> _PROBLEM A_
From the staff management passage below, list each reason it gives for employees quitting their jobs.
> _PROBLEM B_
Reproduce word for word the part of the staff management passage below between "Inconsistencies when scaling" and "whole management system.", inclusive.

> _PAGE EXTRACT_
It is challenging to manage staff when the employees, especially service staff, constantly quit their jobs. The reasons may vary. First, a host of positions, such as waiters or waitresses, are relatively temporary. Those applying for this job may be students earning extra pocket money or unemployed workers seeking a part-time job while finding a full-time one. As these staff have fulfilled their goals, they would move on and quit their current positions. Other reasons for high quits rates are low salary, staff cutback, business shutdowns, among others.
Staff resignation costs more expenses than you can imagine. According to Waspbarcode, when an employee leaves the job, the company loses at least 20% of the company’s salary. The lost expenses include the loss of productivity as
the employee quits the cost of finding and training a new replacement and the reduced productivity until the new employee can catch up with the work, among other expenses.
Inconsistencies when scaling up or extending
That a business is successful on a small scale doesn’t guarantee the same success when scaling up. Managers need to make sure that the quality of the food or beverage they offer among different branches is the same, the staff act in accordance with the same rules and values, among others so that there will be consistency over the whole management system.

> _DATASET EXCERPTS_

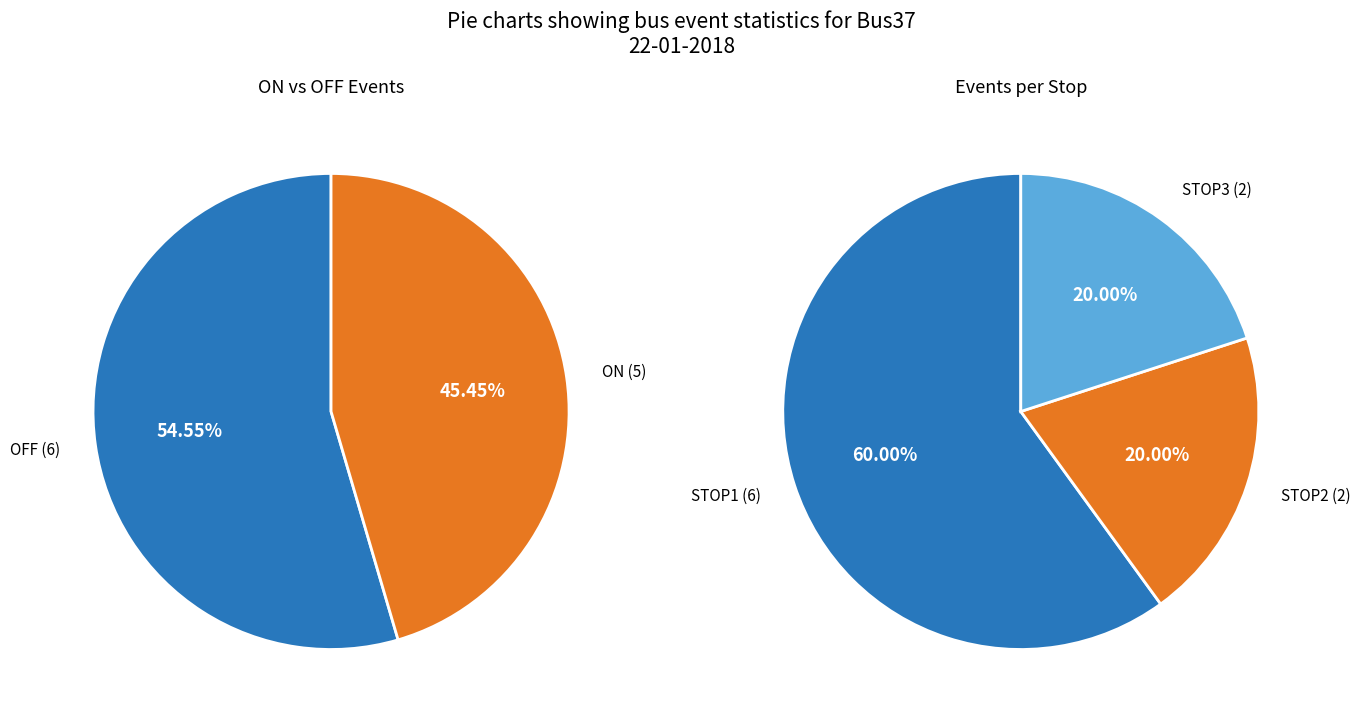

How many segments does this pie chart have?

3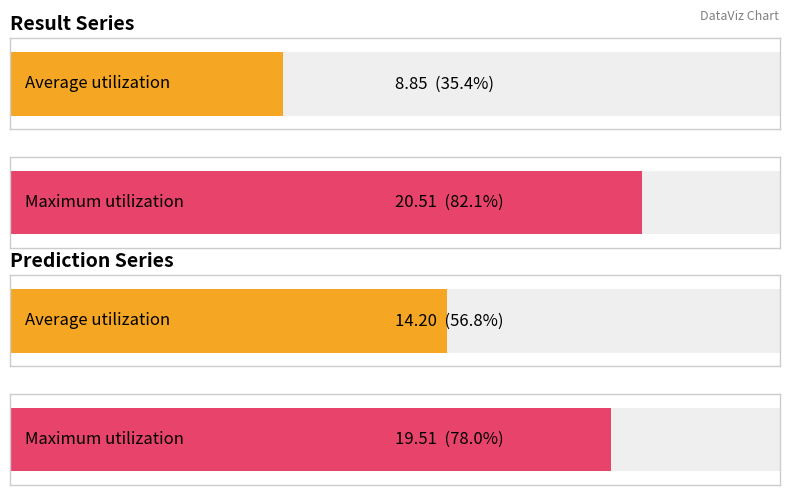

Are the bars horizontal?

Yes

==

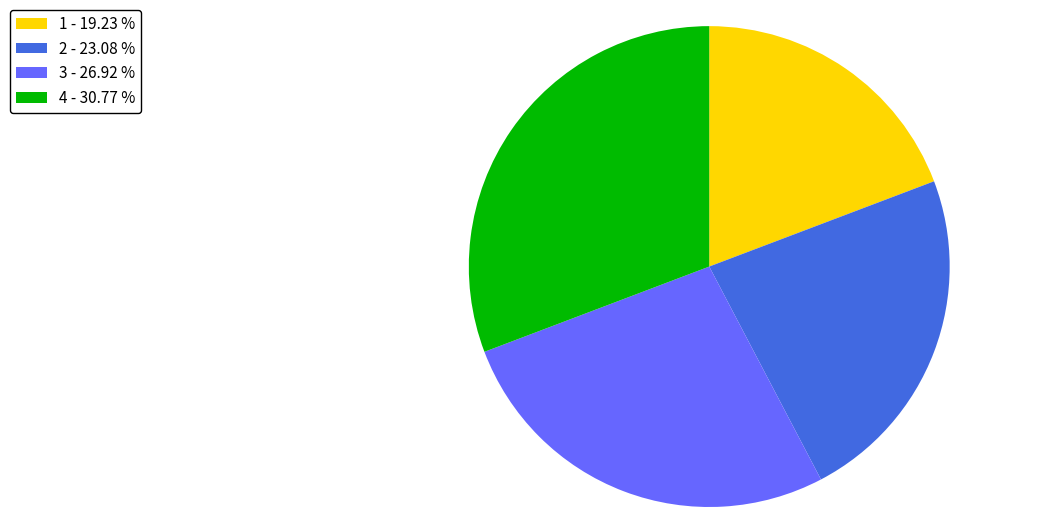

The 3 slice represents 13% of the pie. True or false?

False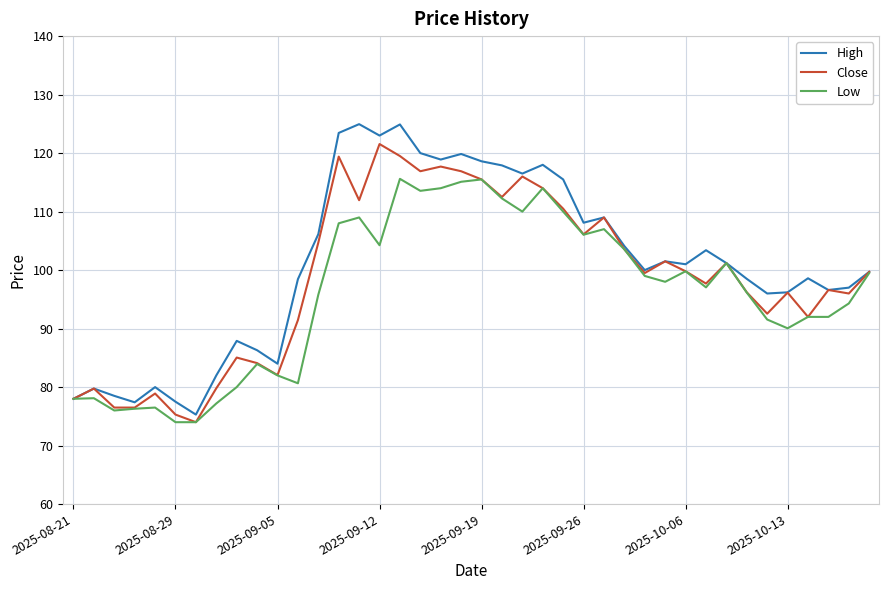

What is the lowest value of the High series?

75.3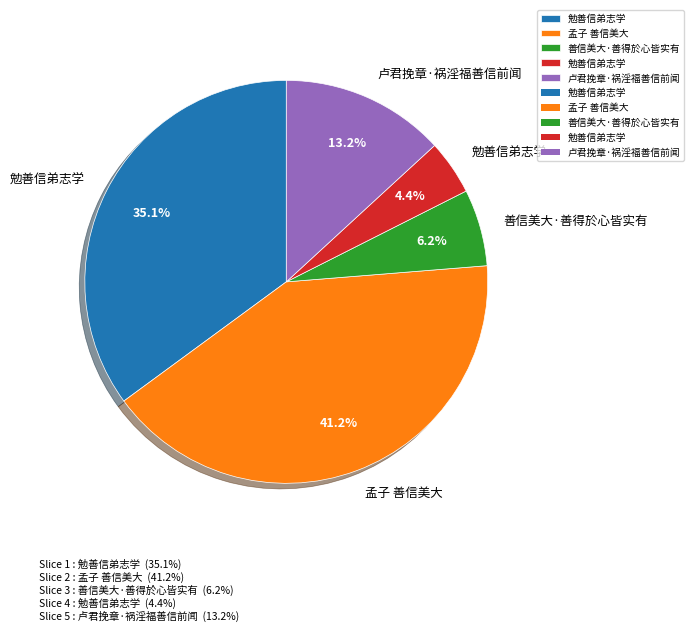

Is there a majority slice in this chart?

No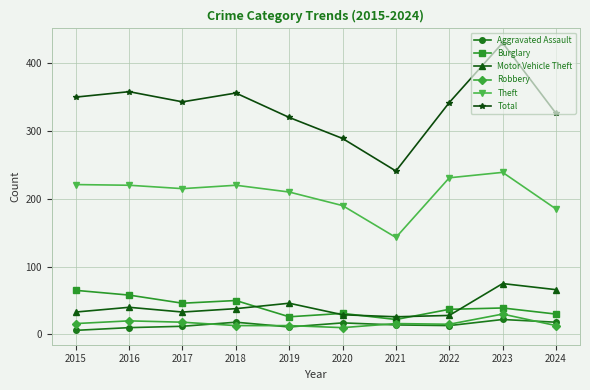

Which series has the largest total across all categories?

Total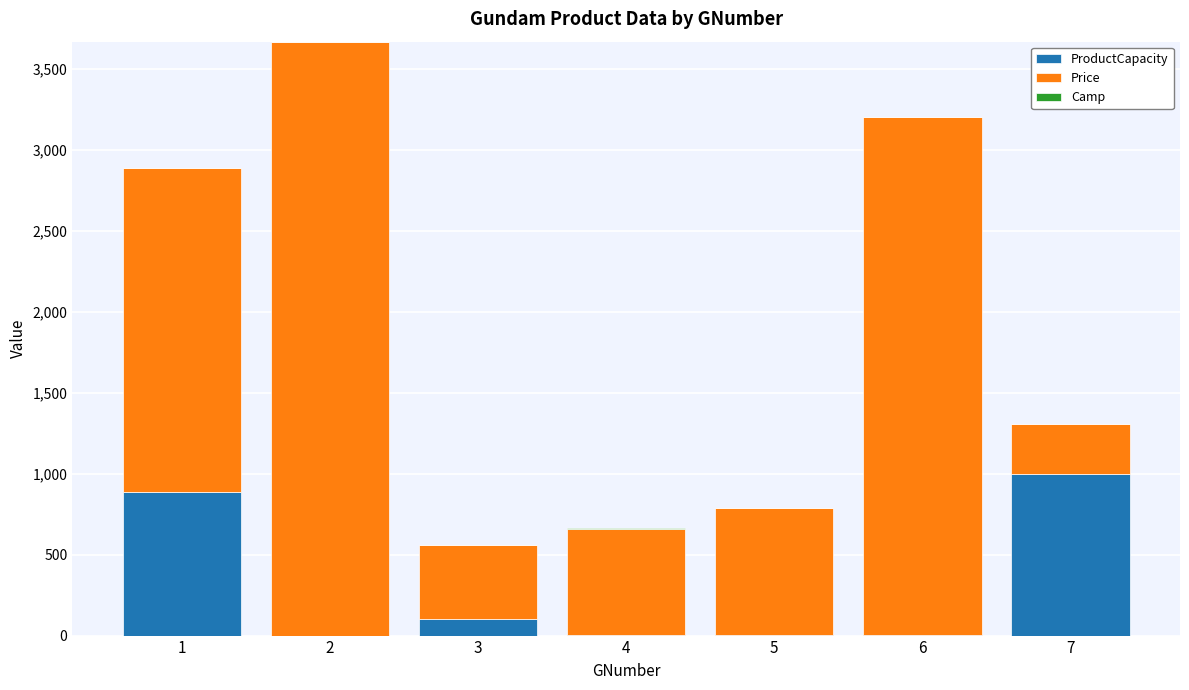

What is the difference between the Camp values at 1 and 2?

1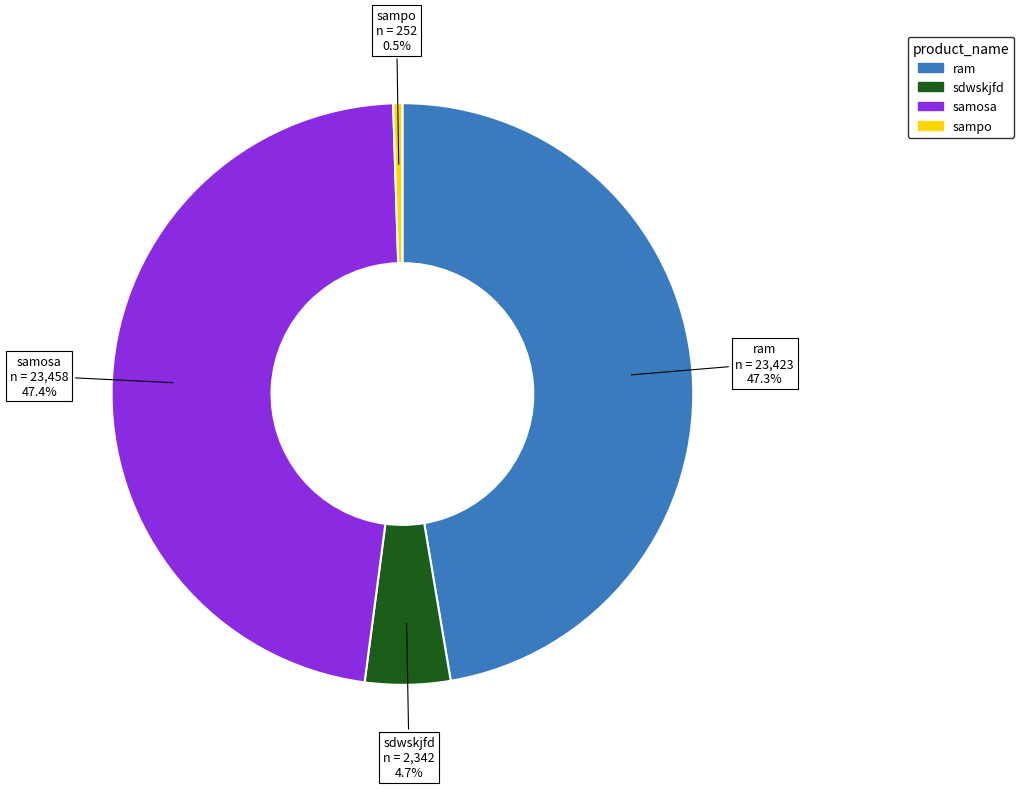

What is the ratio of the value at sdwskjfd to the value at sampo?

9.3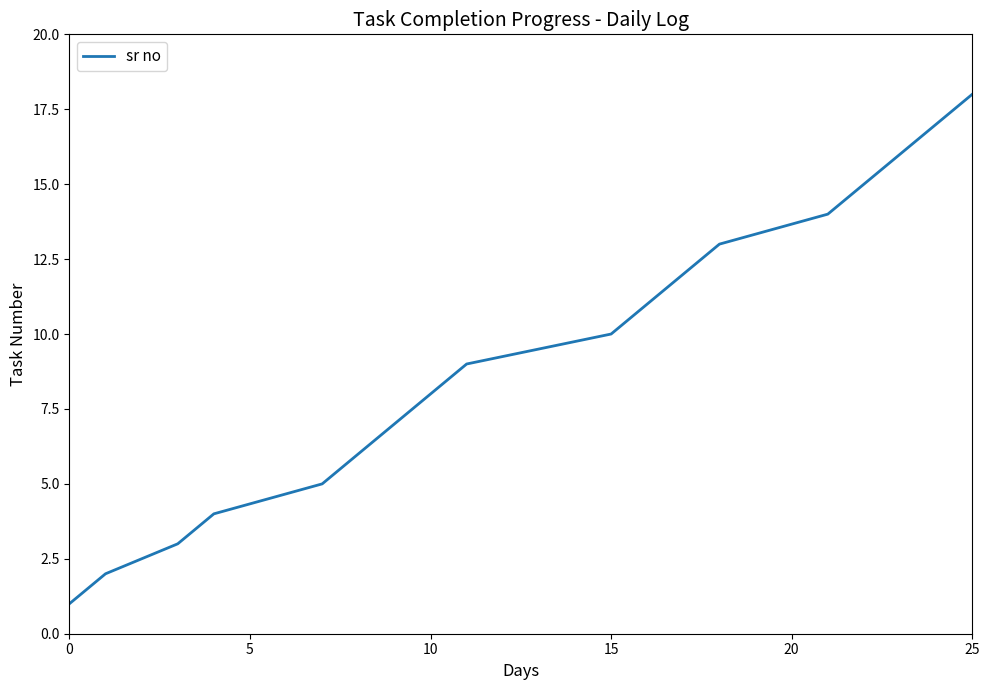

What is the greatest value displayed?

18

==

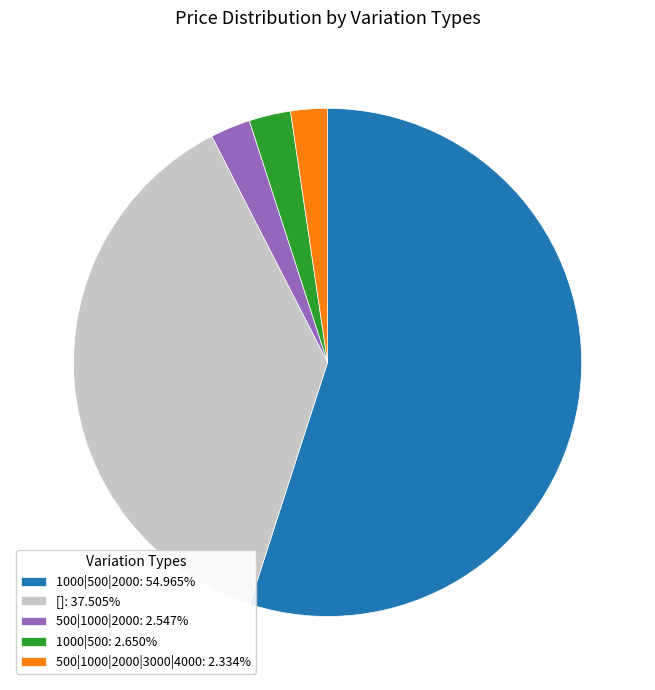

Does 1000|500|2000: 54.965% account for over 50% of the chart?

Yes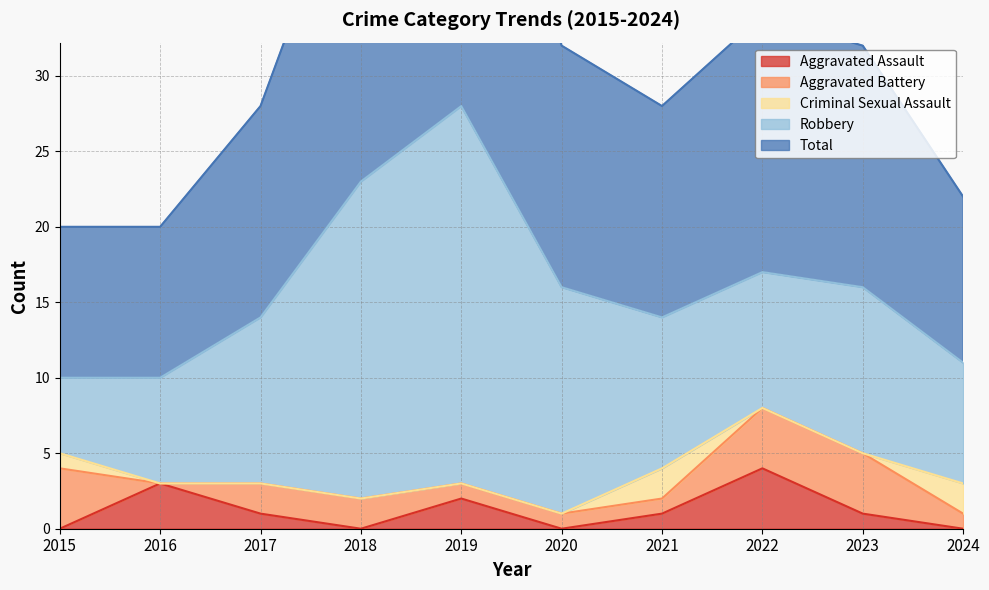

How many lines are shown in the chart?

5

> _EXERCISE OUTPUT A_
- Many positions, such as waiters or waitresses, are relatively temporary
- Low salary
- Staff cutback
- Business shutdowns

> _EXERCISE OUTPUT B_
Inconsistencies when scaling up or extending
That a business is successful on a small scale doesn’t guarantee the same success when scaling up. Managers need to make sure that the quality of the food or beverage they offer among different branches is the same, the staff act in accordance with the same rules and values, among others so that there will be consistency over the whole management system.